The conventional diagnostic method for prostate cancer produces too many false alarms. A spin-off company from ETH Zurich is working on alternatives.
The prostate-specific antigen (PSA) is a naturally occurring enzyme. In patients suffering from prostate cancer, it is produced in excess, which is why PSA detection is used for non-invasive early screening for carcinomas. That's the good news, but the bad news is that in three out of four cases, the overproduction of PSA is not linked to a tumor, but to an infection, which the doctor discovers only after a biopsy. Tissue biopsies are very uncomfortable for patients and stress health insurance funds. In the US alone, PSA-related false alarms cost $2 billion annually.
Young ETH biochemist Ralph Schiess thought there must be a solution and searched for alternatives to the PSA test in his doctoral thesis at the Institute of Molecular Systems Biology. He went on the assumption that 70 percent of prostate cancers result from genetic defects. Such mutations depend on a protein chaos, and Schiess was able to detect four proteins that are unmistakably associated with the relevant defects.

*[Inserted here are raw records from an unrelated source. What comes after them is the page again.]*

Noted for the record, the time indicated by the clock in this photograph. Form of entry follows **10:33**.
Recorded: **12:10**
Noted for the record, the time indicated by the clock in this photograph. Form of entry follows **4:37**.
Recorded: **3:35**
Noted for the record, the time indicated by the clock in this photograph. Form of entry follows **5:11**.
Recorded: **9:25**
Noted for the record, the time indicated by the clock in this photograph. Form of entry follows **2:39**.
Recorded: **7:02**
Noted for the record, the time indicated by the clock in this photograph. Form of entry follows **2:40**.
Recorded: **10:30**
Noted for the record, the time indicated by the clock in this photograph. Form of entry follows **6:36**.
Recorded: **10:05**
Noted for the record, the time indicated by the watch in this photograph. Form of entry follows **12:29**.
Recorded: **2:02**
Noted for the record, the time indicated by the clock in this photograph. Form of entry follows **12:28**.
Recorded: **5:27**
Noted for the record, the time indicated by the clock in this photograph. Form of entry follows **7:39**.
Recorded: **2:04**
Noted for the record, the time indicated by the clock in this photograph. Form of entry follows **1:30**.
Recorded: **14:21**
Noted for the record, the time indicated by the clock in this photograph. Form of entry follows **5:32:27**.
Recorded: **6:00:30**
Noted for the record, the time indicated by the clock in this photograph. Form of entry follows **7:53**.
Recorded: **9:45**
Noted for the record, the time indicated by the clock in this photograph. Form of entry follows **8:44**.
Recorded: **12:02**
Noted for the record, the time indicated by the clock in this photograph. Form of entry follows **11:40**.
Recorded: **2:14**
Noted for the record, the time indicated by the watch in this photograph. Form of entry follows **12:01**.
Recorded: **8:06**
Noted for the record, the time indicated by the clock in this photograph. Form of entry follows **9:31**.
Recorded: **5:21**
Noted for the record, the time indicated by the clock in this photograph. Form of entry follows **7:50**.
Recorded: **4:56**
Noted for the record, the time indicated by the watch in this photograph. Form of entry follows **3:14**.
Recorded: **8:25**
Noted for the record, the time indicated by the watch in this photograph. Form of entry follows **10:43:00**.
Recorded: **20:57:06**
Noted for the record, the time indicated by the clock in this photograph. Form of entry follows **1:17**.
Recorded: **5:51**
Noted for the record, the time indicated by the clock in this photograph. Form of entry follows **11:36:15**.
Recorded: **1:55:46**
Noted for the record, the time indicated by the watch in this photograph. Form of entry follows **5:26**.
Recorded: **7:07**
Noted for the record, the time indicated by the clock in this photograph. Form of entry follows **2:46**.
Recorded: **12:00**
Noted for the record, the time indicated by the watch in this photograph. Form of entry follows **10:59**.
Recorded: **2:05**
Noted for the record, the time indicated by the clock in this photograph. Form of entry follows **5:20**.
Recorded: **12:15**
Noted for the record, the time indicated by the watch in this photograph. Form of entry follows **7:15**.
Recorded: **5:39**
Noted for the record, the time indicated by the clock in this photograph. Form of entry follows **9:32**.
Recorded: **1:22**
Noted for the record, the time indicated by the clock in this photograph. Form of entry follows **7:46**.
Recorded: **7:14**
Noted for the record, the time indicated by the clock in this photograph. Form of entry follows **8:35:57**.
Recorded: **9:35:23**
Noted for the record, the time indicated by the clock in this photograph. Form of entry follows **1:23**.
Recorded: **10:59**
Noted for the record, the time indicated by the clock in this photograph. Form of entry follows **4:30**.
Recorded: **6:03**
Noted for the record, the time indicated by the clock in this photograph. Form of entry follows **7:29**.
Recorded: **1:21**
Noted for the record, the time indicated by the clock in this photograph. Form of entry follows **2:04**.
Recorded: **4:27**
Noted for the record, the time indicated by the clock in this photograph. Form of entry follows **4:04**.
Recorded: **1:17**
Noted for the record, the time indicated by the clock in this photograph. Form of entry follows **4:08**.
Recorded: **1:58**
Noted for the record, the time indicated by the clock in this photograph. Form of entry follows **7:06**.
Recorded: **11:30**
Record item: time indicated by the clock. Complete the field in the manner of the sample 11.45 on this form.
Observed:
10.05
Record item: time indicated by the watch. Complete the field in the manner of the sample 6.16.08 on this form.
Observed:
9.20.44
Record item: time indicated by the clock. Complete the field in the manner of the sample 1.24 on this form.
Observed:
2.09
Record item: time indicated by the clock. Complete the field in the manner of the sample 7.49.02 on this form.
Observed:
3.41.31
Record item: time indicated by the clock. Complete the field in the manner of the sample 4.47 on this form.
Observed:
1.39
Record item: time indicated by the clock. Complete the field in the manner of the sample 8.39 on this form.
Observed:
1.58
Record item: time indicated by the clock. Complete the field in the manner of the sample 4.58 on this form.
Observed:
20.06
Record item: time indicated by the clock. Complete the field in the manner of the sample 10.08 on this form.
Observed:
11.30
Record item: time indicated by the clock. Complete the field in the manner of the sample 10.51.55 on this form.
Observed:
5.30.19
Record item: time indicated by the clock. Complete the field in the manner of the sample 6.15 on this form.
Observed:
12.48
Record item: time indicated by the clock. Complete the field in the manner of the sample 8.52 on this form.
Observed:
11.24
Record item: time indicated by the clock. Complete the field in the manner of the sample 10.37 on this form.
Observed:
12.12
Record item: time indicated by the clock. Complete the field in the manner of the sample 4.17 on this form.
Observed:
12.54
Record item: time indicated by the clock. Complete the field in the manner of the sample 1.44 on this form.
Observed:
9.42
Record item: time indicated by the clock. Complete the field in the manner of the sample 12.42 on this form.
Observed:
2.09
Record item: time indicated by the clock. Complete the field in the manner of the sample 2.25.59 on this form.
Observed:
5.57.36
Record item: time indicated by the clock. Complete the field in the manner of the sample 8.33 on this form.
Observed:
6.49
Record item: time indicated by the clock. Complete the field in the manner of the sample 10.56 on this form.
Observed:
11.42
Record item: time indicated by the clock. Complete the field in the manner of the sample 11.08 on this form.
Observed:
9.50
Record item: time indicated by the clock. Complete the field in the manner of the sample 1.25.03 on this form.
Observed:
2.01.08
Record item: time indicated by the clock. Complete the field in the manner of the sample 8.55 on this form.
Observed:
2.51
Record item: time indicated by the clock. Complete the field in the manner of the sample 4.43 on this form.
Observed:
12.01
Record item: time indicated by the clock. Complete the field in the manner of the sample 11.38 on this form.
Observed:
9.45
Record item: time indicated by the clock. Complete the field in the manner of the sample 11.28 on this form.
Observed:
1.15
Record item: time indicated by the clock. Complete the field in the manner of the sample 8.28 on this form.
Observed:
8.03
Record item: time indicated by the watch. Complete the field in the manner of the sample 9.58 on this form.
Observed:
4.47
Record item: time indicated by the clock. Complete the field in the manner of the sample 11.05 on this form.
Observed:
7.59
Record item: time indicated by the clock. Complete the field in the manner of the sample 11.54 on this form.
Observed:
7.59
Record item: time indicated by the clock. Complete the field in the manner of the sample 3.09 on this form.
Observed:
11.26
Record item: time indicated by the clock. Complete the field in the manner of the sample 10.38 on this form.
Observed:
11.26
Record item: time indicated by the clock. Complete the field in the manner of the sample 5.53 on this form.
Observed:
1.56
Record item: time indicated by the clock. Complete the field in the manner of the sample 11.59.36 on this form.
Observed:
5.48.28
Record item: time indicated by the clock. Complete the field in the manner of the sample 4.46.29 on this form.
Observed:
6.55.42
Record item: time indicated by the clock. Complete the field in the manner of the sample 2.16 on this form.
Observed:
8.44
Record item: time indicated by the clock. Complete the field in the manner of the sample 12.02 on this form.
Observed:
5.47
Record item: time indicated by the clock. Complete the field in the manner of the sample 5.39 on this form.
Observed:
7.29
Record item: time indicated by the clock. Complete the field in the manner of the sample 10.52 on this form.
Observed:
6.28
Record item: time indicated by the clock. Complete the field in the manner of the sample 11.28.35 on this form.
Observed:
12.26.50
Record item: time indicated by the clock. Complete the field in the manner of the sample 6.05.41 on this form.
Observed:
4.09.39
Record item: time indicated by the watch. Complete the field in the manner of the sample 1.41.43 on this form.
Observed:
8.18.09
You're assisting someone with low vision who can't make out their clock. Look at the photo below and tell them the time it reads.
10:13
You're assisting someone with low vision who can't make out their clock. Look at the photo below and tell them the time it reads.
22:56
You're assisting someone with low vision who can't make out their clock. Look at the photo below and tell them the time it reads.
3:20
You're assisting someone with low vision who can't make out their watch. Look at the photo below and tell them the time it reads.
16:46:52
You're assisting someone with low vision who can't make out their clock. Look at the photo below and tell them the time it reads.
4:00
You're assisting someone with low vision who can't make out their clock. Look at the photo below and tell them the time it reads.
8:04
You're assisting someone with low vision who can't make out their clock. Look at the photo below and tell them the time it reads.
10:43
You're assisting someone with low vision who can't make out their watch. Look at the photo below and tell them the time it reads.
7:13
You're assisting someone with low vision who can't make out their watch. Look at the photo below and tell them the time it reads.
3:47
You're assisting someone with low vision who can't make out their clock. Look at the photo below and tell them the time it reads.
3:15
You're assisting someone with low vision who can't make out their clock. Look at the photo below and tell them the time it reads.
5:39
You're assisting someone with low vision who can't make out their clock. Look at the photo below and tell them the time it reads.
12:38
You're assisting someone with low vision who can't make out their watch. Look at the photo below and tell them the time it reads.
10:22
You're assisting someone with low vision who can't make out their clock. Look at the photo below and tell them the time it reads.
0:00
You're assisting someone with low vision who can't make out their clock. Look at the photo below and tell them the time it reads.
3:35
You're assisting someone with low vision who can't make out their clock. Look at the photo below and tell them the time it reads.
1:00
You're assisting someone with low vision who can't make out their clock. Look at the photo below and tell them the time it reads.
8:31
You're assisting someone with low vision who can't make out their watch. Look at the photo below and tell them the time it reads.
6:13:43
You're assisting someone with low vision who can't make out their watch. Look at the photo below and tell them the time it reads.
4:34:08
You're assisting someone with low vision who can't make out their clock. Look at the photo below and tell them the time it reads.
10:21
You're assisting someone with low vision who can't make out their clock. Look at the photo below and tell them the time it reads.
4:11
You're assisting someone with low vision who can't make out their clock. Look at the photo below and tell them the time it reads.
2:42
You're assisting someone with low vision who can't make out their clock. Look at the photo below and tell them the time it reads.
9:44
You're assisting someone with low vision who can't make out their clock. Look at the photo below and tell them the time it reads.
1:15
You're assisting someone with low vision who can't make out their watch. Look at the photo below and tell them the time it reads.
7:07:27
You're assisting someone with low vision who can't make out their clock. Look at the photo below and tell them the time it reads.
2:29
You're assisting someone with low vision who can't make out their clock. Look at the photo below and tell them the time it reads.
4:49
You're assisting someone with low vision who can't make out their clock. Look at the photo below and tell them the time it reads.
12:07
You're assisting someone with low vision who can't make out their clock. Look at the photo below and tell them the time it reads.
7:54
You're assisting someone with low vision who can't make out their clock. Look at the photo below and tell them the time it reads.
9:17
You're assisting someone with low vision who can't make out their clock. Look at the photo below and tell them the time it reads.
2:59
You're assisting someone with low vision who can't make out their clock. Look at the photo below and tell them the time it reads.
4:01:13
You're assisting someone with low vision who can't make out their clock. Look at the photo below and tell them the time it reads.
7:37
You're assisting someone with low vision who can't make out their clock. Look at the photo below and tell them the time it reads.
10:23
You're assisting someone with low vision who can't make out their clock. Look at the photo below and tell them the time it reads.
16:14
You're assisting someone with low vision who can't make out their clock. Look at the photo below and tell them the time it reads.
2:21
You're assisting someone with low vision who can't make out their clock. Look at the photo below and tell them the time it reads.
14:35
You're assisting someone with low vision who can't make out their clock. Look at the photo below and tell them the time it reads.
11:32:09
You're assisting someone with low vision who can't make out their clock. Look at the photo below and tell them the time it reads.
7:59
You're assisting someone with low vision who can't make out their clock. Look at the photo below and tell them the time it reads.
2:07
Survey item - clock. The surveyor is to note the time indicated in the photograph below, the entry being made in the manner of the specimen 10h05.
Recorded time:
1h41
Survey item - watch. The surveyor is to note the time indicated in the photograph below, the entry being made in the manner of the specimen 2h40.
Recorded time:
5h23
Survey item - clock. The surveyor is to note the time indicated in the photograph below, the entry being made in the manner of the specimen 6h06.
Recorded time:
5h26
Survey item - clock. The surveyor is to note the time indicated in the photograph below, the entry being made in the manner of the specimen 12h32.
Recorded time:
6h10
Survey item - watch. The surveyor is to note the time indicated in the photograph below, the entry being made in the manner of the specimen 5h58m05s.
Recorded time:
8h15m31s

The breakthrough came with a small study at the Kantonsspital St. Gallen. It turned out that, like the PSA test, the new test doesn’t overlook any tumors, but incorrectly indicates only one out of five cases. Schiess together with economist Christian Brühlmann founded Proteomedix
AG in spring 2010. The clinical trials will start in 2013 and, if successful, the new diagnostic tool will reach the market in two to three years.
Also of interest to investors is the fact that the biomarker technology from Proteomedix can be used not just in the diagnosis but also in the treatment of prostate cancer. The reason is that cancer drugs work very selectively: what works with one patient can have no effect on another. “An analysis of the specific protein mixes in the blood,” says Schiess, “can provide valuable clues in choosing the right drug.”
Last week Proteomedix was awarded the prize of the Foundation W. A. de Vigier. The Foundation supports start-ups with CHF100.000 each every year since 1989.